Di seguito il video dell’intervento di Giuseppe Conte alla Camera

Mes, accordo sul Salva Stati, Giuseppe Conte alla Camera alla vigilia del Consiglio europeo

Il Presidente del Consiglio Giuseppe Conte è tornato alla Camera per fare il punto sull’accordo raggiunto nella maggioranza sulla riforma del Mes, meglio noto come Salva Stati.

Il Consiglio europeo di domani e dopodomani a Bruxelles è il primo dopo la conferma delle nomine europee […]. Non è questo il momento di dividere o farsi dividere. Considerando la struttura economica e sociale dell’Europa, proteggersi non significa rinchiudersi”, ha dichiarato Giuseppe Conte nelle prime battute del suo intervento alla Camera dei Deputati.
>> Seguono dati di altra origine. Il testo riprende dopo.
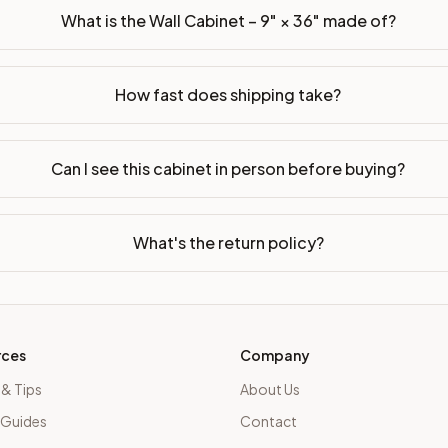
What is the Wall Cabinet – 9" × 36" made of?
How fast does shipping take?
Can I see this cabinet in person before buying?
What's the return policy?
rces
Company
 & Tips
About Us
 Guides
Contact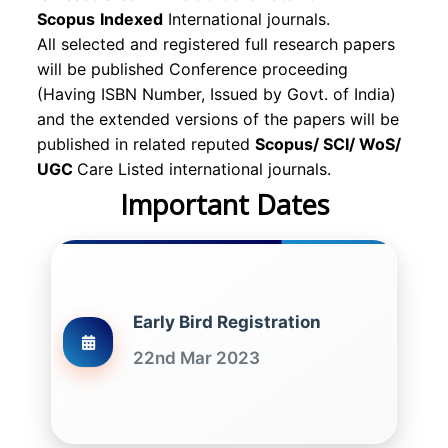
Scopus
Indexed
International journals.
All selected and registered full research papers
will be published Conference proceeding
(Having ISBN Number, Issued by Govt. of India)
and the extended versions of the papers will be
published in related reputed
Scopus/
SCI/ WoS/
UGC
Care Listed international journals.
Important Dates
Early Bird Registration
22nd Mar 2023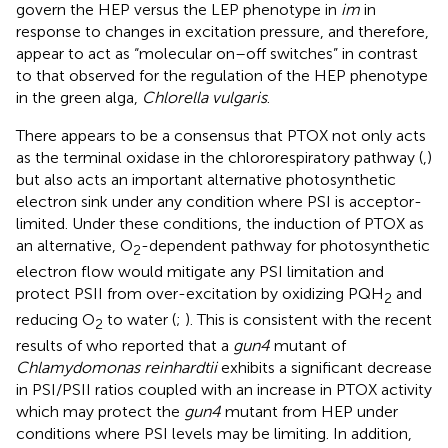
govern the HEP versus the LEP phenotype in
im
in
response to changes in excitation pressure, and therefore,
appear to act as “molecular on–off switches” in contrast
to that observed for the regulation of the HEP phenotype
in the green alga,
Chlorella vulgaris
.
There appears to be a consensus that PTOX not only acts
as the terminal oxidase in the chlororespiratory pathway (
,
)
but also acts an important alternative photosynthetic
electron sink under any condition where PSI is acceptor-
limited. Under these conditions, the induction of PTOX as
an alternative, O
-dependent pathway for photosynthetic
2
electron flow would mitigate any PSI limitation and
protect PSII from over-excitation by oxidizing PQH
and
2
reducing O
to water (
;
). This is consistent with the recent
2
results of
who reported that a
gun4
mutant of
Chlamydomonas reinhardtii
exhibits a significant decrease
in PSI/PSII ratios coupled with an increase in PTOX activity
which may protect the
gun4
mutant from HEP under
conditions where PSI levels may be limiting. In addition,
Conte, “I bisogni dei cittadini devono essere al centro delle discussioni del Consiglio europeo sul cambiamento climatico”

I bisogni dei cittadini devono essere al centro delle discussioni del Consiglio europeo sul cambiamento climatico. Questo Consiglio entrerà nel vivo della questione. L’obiettivo è quello della neutralità climatica entro il 2050“.

“Altro tema del consiglio europeo è quello del quadro finanziario pluriennale. La presidente finlandese ha presentato una proposta che il governo italiano ha ritenuto insoddisfacenti. Ci sono tagli che indebolirebbero gli sforzi di modernizzazione che riteniamo necessari e in linea con l’agenda strategica dell’Unione. Come l’Italia diversi Stati membri reputano inadeguata la proposta della presidenza finlandese“.

Giuseppe Conte
La dichiarazione del Prof. Giuseppe Conte,al termine dell’incontro con il Presidente Sergio Mattarella. (foto di Francesco Ammendola – Ufficio per la Stampa e la Comunicazione della Presidenza della Repubblica)

Conte sul Mes, “La riforma non introduce nessun automatismo nella ristrutturazione del debito di uno Stato”

Inevitabile poi una riflessione sul Mes, argomento che sarà affrontato nuovamente a livello europeo in occasione del secondo giorno di lavoro del prossimo Consiglio europeo.

La riforma non introduce nessun automatismo nel ruolo di ristrutturazione del debito di uno Stato. Come ho sottolineato il 2 dicembre, il Mes non è indirizzato contro un paese, ma è un provvedimento a vantaggio di tutti. L’Italia non ha nulla da tenere in quanto il debito è pienamente sostenibile. Bisogna stare attenti a insinuare dubbi e paure negli italiani, al punto che qualcuno ha dipinto scenari di un’uscita dall’unione monetaria”.

La Camera approva la risoluzione proposta dalla maggioranza

La Camera ha approvato la risoluzione di maggioranza sulle comunicazioni del Premier Conte in vista del prossimo Consiglio europeo. Hanno votato a favore 291 deputati, 222 hanno votato contro.

Il Senato approva la risoluzione del Mes

Il via libera in serata è arrivato anche dal Senato. 164 voti (maggioranza a 161) a favore con 122 no. E’ stato un pomeriggio di tensione a Palazzo Madama con quattro senatori pentastellati che hanno espresso il loro voto contrario alla risoluzione.

In aula era presente anche Matteo Salvini che durante il suo discorso ha detto: “Non abbiamo progetti per far uscire l’Italia dall’euro e dall’Europa ma semplicemente vogliamo difendere il lavoro e il risparmio degli italiani“.